───── Available data
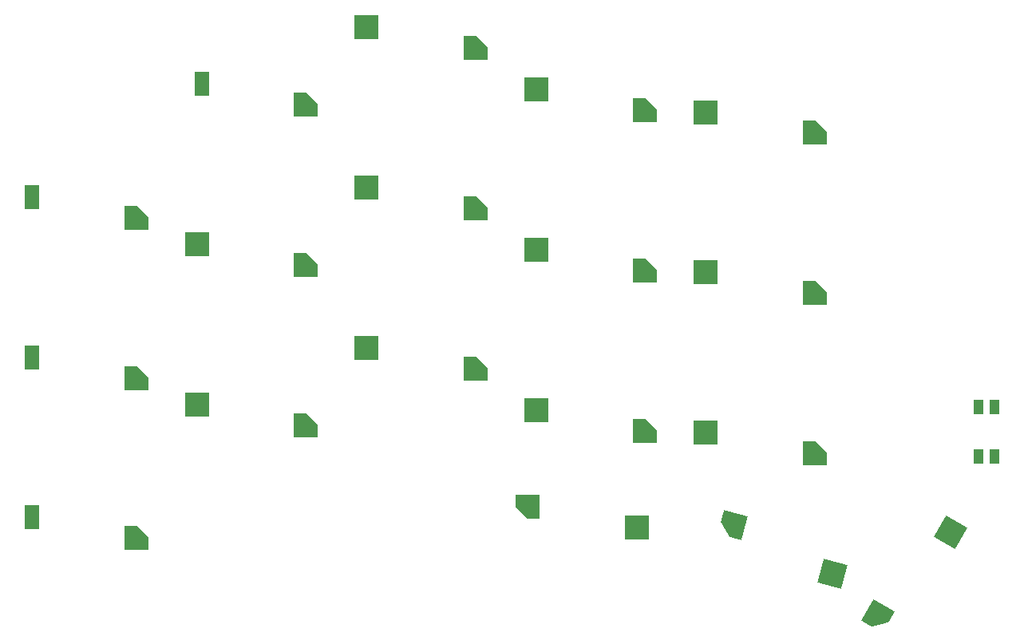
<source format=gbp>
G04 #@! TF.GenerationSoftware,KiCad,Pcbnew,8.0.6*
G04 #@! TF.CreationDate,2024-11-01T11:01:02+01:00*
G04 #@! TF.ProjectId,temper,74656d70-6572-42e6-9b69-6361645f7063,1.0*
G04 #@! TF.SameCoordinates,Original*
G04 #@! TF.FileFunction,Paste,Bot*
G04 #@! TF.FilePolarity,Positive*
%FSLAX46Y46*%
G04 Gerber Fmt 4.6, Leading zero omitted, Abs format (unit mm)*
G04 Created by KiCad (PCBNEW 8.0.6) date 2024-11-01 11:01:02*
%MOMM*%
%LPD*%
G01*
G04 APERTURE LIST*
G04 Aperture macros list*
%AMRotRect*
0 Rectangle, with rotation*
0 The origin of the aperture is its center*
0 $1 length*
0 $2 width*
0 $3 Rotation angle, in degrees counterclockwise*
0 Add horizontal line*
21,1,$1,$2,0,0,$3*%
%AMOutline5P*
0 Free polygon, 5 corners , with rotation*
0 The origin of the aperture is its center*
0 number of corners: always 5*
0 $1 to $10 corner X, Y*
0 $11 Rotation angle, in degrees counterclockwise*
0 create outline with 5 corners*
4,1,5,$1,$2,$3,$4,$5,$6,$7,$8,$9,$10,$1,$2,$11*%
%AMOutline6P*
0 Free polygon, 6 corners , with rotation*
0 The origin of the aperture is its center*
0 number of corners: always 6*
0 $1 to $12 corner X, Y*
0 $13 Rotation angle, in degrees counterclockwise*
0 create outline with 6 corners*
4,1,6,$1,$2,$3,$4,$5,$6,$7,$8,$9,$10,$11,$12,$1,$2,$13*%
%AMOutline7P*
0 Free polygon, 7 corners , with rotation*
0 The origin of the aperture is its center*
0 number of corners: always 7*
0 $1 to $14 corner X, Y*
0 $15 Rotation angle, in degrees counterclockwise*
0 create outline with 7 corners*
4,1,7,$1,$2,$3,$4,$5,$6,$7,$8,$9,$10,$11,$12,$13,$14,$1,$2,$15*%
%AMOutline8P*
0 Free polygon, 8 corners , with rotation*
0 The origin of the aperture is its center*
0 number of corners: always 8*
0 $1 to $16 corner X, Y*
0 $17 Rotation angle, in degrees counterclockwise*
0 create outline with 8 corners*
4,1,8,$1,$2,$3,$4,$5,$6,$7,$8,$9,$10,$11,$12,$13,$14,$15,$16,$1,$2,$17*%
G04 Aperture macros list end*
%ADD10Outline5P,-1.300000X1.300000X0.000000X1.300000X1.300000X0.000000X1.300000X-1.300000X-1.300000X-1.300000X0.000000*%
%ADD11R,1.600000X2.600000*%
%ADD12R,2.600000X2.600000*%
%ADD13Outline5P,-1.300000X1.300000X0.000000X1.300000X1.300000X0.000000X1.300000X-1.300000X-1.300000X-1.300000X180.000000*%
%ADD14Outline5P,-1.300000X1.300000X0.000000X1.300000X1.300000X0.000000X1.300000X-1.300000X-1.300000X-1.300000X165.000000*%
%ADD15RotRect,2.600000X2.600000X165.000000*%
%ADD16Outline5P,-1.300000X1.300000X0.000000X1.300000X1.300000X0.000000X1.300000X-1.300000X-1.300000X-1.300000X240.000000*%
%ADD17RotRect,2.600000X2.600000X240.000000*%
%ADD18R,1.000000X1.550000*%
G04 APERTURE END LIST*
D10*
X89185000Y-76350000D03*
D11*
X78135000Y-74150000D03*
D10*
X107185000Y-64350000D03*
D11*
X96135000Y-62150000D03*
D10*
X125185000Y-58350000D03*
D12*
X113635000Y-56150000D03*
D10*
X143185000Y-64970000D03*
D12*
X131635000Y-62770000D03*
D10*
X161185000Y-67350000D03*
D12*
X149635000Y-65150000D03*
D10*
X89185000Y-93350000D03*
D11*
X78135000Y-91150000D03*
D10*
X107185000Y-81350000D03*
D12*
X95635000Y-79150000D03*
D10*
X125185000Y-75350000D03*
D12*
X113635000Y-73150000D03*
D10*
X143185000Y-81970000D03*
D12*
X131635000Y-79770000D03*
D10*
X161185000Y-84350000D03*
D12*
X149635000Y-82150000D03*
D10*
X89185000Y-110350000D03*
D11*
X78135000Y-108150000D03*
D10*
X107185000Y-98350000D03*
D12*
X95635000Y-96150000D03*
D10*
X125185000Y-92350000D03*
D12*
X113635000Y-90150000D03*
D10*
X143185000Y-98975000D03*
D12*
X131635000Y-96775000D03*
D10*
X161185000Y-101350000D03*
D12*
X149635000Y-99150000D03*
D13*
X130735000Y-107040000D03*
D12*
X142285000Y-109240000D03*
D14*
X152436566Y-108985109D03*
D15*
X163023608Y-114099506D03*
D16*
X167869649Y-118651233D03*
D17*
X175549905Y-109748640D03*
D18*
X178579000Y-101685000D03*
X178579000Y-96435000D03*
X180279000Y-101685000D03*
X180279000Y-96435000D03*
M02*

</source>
──────────
───── Available data
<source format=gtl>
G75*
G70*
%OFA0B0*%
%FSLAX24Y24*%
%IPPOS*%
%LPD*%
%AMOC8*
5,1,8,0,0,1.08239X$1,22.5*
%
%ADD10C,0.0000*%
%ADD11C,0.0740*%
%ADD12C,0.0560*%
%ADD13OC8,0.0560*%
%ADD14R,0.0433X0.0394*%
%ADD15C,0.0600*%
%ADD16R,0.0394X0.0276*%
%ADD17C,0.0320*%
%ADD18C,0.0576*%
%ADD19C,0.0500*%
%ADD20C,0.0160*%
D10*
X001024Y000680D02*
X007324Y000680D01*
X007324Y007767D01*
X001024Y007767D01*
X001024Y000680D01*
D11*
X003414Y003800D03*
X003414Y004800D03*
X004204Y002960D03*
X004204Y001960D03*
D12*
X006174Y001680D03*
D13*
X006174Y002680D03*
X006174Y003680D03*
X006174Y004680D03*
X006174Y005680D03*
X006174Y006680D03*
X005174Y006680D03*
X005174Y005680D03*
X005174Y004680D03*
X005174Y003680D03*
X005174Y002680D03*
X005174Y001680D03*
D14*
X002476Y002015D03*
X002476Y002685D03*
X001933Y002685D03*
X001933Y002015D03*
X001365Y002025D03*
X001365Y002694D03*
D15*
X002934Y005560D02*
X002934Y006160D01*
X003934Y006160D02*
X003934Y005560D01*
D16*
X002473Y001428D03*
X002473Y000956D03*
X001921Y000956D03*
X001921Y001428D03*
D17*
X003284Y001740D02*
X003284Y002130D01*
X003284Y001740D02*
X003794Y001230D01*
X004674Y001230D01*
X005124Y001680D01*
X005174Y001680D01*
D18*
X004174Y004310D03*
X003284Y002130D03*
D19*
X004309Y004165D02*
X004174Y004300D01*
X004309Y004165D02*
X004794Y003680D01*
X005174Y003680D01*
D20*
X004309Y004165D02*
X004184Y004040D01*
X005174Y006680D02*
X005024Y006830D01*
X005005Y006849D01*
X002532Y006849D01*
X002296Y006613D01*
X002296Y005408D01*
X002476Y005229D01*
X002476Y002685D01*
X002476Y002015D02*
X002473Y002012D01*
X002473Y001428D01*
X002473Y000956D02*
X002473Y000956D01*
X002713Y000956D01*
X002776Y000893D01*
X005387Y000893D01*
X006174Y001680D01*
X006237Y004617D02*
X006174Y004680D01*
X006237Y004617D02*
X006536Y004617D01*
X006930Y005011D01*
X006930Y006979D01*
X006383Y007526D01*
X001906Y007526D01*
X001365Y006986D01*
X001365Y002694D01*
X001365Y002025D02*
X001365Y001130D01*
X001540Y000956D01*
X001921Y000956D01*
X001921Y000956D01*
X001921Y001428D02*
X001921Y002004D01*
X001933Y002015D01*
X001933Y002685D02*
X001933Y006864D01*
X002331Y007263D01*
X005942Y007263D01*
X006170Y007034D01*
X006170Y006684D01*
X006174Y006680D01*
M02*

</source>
──────────
• [Your instructions]: Please go through the data above and copy every line that has the word "always".

• [Solution to this problem]:
0 number of corners: always 5*
0 number of corners: always 6*
0 number of corners: always 7*
0 number of corners: always 8*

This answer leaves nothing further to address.